Em 2022, o Centro de Saúde Ambiental (CEH) lançou uma nota indicando que roupas esportivas de grandes marcas estavam expondo os indivíduos ao bisfenol A (BPA) em níveis 22 vezes superiores ao permitido pela lei da Califórnia. O BPA é um disruptor endócrino que pode interferir em funções corporais como metabolismo, crescimento e reprodução.
Mais recentemente, o CEH celebrou um acordo legal com 30 empresas para remover o BPA de meias. A organização passou três anos movendo ações contra 100 empresas, e a resposta positiva de 30% delas já foi considerada um progresso significativo.
Neste ano, a Shein, uma das principais marcas de ultra fast fashion do mundo, também foi flagrada em testes de toxicidade realizados pelo governo da Coreia do Sul. O caso chamou atenção por envolver produtos químicos em roupas infantis – um par de sapatos, por exemplo, continha 428 vezes a quantidade permitida de substâncias tóxicas. Vários produtos apresentaram níveis elevados de ftalatos, um grupo de substâncias químicas usadas para amolecer plásticos.
No corpo, os ftalatos podem causar distúrbios hormonais e estão associados à obesidade, doenças cardíacas, câncer e problemas de fertilidade. Um mês antes da exposição do caso, a União Europeia já havia colocado a Shein no grupo de empresas “grandes o suficiente para estar sujeitas a regras de segurança mais rigorosas”.
Como depender menos do petróleo?
É imprescindível a descarbonização do setor da moda. Para isso, é preciso antes admitir a dependência do setor pelo uso dos combustíveis fósseis e do plástico – que vai além das roupas de poliéster –, desinvestindo nessas fontes, ao mesmo tempo que se promove outras mais sustentáveis.
A edição especial do relatório anual de transparência do Fashion Revolution Global abordará a transparência das marcas em relação aos dados de clima e energia em suas operações e rede produtiva. Um trecho destaca: “Pelo menos 90% das emissões das marcas são produzidas no âmbito 3. Isto abrange processos como produção de fibras, tingimento e acabamento, e transformação de matéria-prima em tecido. Todos estes processos consomem muita energia, requerem muitos combustíveis fósseis e produzem enormes quantidades de emissões.”

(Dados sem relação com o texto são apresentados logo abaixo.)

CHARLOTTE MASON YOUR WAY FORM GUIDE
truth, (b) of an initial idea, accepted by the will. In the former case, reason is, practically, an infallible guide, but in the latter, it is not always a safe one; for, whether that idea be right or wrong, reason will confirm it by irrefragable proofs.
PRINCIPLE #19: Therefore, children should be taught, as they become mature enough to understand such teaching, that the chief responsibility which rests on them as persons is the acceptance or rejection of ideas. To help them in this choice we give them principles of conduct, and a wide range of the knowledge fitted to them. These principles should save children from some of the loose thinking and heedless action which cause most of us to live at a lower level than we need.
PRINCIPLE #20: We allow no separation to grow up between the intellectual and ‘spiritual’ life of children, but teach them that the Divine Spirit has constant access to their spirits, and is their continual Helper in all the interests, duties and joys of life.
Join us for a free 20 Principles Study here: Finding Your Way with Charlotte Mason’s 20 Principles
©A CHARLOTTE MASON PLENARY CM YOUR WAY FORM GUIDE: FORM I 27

A transição para longe do petróleo exige mudanças estruturais, incluindo maior transparência, alteração nos hábitos de consumo e empresariais e, claro, novas leis. No Brasil, essa questão é praticamente ignorada: a Anvisa impõe restrições ao uso do BPA em itens como mamadeiras, mas não há discussões sobre sua presença em roupas. Enquanto isso, empresas de fast fashion continuam a vender tops por US$ 5 e tênis por menos de US$ 10, envenenando tanto a nós quanto o meio ambiente.